**EXERCISE AIM**
Pick each line containing "where" out of the records.

☆ ☆ ☆ ☆

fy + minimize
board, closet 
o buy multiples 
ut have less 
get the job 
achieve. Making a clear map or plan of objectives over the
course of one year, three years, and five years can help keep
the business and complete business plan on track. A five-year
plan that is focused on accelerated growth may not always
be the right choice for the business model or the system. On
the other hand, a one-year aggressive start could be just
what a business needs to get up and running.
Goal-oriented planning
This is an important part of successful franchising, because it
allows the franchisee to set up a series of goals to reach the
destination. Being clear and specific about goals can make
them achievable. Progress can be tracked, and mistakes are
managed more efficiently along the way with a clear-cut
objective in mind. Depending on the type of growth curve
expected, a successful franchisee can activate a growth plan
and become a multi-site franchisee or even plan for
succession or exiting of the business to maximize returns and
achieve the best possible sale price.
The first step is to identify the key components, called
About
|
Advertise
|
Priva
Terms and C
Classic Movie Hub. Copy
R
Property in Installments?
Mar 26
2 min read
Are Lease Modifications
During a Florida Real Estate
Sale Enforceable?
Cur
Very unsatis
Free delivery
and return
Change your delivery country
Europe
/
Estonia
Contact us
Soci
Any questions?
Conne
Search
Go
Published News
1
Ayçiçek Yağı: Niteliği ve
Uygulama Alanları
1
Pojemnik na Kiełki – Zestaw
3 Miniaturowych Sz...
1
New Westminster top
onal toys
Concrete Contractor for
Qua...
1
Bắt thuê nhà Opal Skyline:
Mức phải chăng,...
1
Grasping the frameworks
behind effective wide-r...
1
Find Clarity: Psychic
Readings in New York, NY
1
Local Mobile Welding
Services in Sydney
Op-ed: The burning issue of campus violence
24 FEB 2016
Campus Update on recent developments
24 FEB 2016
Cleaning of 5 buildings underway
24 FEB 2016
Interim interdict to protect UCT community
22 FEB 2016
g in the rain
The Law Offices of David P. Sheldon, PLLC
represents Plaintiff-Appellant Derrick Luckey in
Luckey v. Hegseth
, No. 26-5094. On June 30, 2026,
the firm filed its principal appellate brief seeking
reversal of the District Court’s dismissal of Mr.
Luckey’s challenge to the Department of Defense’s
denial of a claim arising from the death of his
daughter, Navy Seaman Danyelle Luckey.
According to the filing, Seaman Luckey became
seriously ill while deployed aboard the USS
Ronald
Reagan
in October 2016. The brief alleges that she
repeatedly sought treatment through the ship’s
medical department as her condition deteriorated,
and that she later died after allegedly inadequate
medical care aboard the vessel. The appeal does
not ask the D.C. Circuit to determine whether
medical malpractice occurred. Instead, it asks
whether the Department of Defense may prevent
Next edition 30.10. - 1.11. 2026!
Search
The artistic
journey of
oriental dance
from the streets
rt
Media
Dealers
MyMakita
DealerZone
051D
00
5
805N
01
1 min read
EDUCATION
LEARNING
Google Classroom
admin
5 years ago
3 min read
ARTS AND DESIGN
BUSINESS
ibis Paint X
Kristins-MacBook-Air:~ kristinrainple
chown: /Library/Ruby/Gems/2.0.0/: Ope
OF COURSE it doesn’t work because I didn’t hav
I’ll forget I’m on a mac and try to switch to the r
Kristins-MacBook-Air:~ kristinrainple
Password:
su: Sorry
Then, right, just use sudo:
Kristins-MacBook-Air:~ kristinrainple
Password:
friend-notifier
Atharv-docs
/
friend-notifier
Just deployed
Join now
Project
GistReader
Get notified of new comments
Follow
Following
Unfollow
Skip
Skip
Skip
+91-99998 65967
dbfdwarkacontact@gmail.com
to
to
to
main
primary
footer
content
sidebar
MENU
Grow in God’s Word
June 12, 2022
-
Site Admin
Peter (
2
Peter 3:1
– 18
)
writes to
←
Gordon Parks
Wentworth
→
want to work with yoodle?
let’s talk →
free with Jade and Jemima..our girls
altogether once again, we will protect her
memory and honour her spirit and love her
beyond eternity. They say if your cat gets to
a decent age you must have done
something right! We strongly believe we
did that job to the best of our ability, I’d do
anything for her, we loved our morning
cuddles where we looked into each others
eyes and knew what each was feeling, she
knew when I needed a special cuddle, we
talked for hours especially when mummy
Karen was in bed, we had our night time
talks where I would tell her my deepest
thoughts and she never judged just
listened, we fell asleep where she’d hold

☆ ☆ ☆ ☆

**TASK SOLUTION**
cuddles where we looked into each others
talks where I would tell her my deepest
listened, we fell asleep where she’d hold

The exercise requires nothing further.